**August 2016**

*(Note: all the previous publications in the control charts (basics) category are listed on the right-hand side. Select "Return to Categories" to go to the page with all publications sorted by category. Select this link for information on the SPC for Excel software.)*

One purpose of a control chart is to monitor a process to determine when a process change has occurred or there is a special cause of variation present. One way of doing this is to take data over time and, when you have enough data, calculate the averages and control limits. Then, assuming the process is consistent and predictable (in control), those averages and control limits are set. Future performance is judged against those set control limits.

So, when do you have enough data? Two samples are obviously not enough. Thousands of samples are probably a few too many. How do you decide when there are enough data? The month’s publication takes a look at how you can determine this. And, of course, our old friend variation is a part of the process. There is always variation present - and you have to account for that uncertainty in determining how much data are enough.

In this issue:

- Introduction
- Our Process
- Impact of the Number of Samples on Control Limits
- Degrees of Freedom and Coefficient of Variation
- Determining the Degrees of Freedom
- Using the Knowledge to Obtain “Good” Control Limits”
- Summary
- Quick Links

Please feel free to leave a comment at the end of the publication. You may download a pdf copy of this publication at this link.

### Introduction

We will use a dataset with 200 samples to help us decide when there are enough data to set the control limits. 200 samples are definitely more than enough data, i.e., assuming the process is in statistical control. We will start with the individuals control chart and show the impact the number of samples has on the control limits. We will take a look at the entire 200 samples and then backtrack to take a look at smaller sample sizes.

To generalize this process, two statistical terms will be introduced: degrees of freedom and the coefficient of variation (COV). Don’t worry – it is done painlessly. Degrees of freedom is simply a measure of how much useful data you have. COV is a measure of the uncertainty in our data. There is a relationship between the degrees of freedom and COV that we will use to generalize the process of determining how much data you need to calculate control limits.
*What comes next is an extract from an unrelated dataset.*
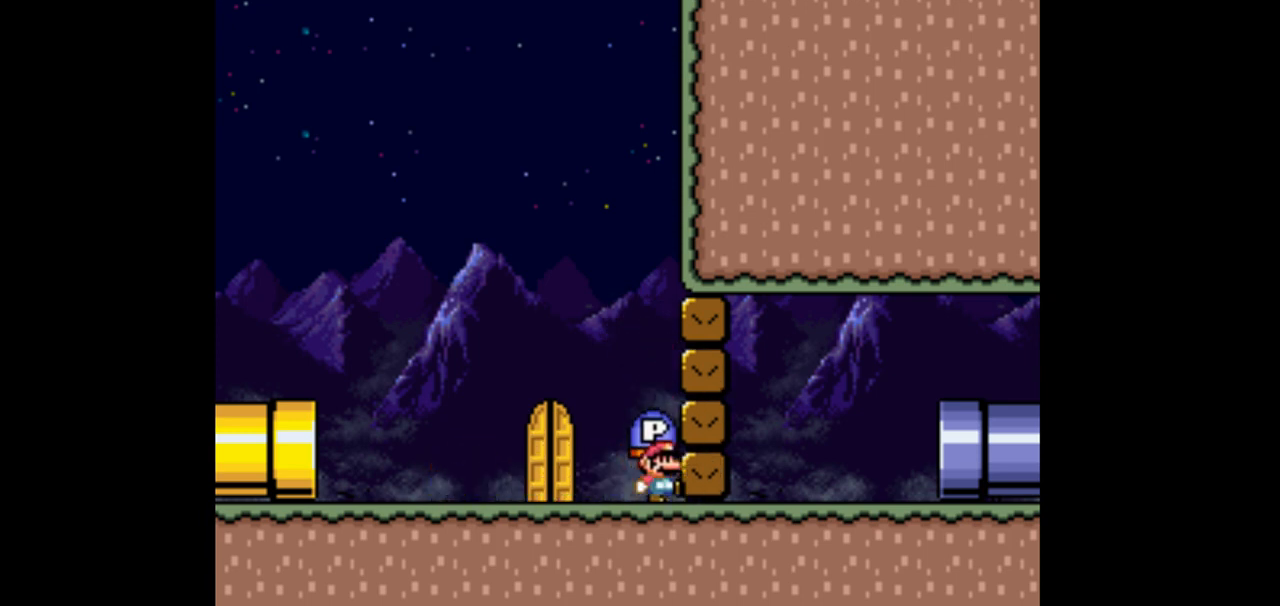
{"buttons": ["DPAD_LEFT"], "events": [[233, "DPAD_LEFT", "down"]]}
To complete the process, we need two things. One is a method of determining the degrees of freedom. There are simple equations to help us with this. Second, we have to determine how much uncertainty we want to live with. This will be up to you, but typically it is 15 to 20%.

### Our Process

The first step in our analysis is to determine if the process (our dataset) is in statistical control. You can download the data set here if you would like. Figure 1 is the individuals control chart for our data.
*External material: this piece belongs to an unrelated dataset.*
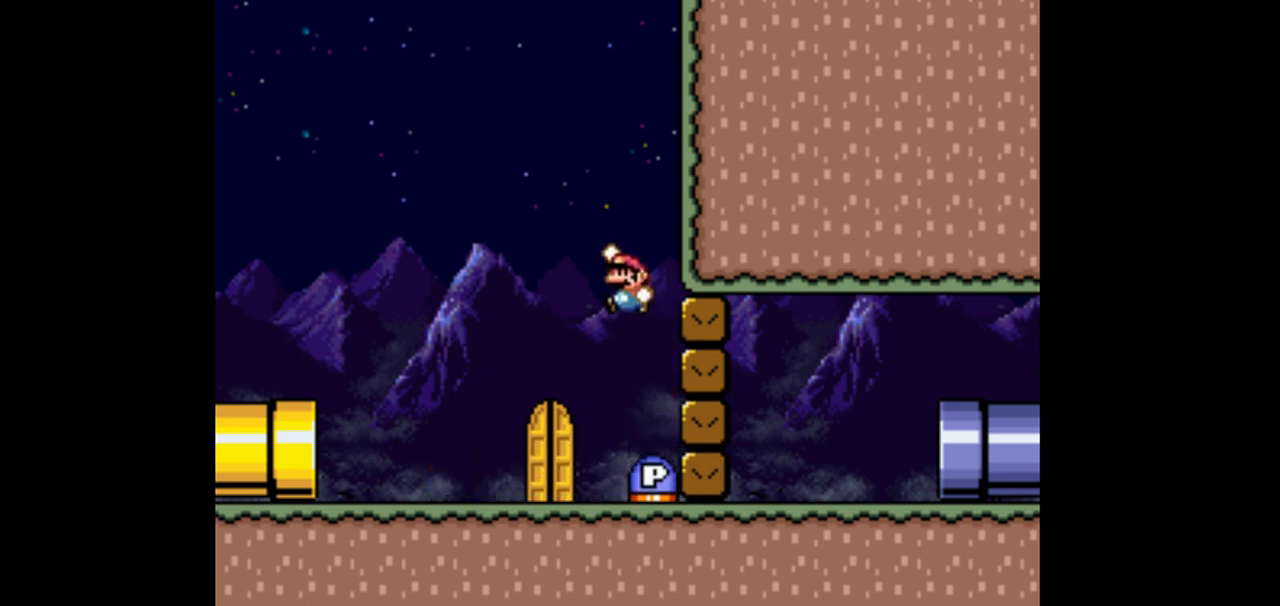
{"buttons": ["DPAD_LEFT"], "events": []}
**Figure 1: X Chart for 200 Samples**

Each individual sample result is plotted. The average and control limits are calculated and added to the control chart. The process depicted in Figure 1 is in statistical control. There are no points beyond the limits and no patterns. It has an average of 99.5 with an upper control limit (UCL) = 129.5 and lower control limit (LCL) = 69.6.

The moving range chart for our data is shown in Figure 2. The moving range is the range between consecutive samples. The moving ranges are plotted on the control chart. There are 199 moving range values since there is no moving range for the first sample. The average moving range and UCL are calculated and added to the control chart. There is no LCL for this moving range chart. It is in statistical control as well. The average moving range is 11.27 with an UCL of 36.81.

**Figure 2: Moving Range Chart for 200 Samples**

The averages and control limits were calculated using the 200 samples. That is a lot of samples, so we are pretty confident in these values, particularly since the process is consistent and predictable – in statistical control. If we took another 200 samples from our process, we would not get exactly the same results – but they would be close. What if we only took 10 samples? Would the results be as close? Maybe, but probably not.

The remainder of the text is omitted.